→ **Data extracted from a collection**:
########

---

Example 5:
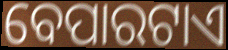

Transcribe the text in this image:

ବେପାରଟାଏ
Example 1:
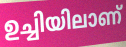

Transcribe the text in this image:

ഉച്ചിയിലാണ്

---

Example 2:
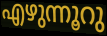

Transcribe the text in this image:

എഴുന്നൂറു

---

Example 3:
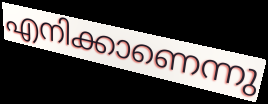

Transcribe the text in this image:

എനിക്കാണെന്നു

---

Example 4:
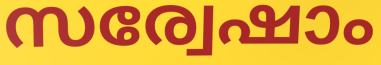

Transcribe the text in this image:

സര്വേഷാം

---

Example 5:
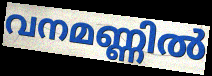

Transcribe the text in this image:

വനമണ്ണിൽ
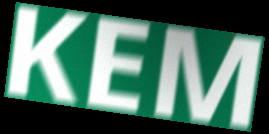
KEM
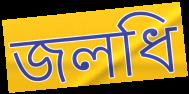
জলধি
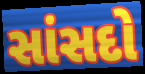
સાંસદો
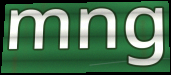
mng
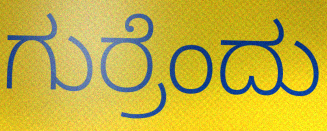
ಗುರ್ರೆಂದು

########

→ **Exercise goal**:
Every line of the records that includes the word "Example" should be gathered.

→ **Answer to this problem**:
Example 5:
Example 1:
Example 2:
Example 3:
Example 4:
Example 5:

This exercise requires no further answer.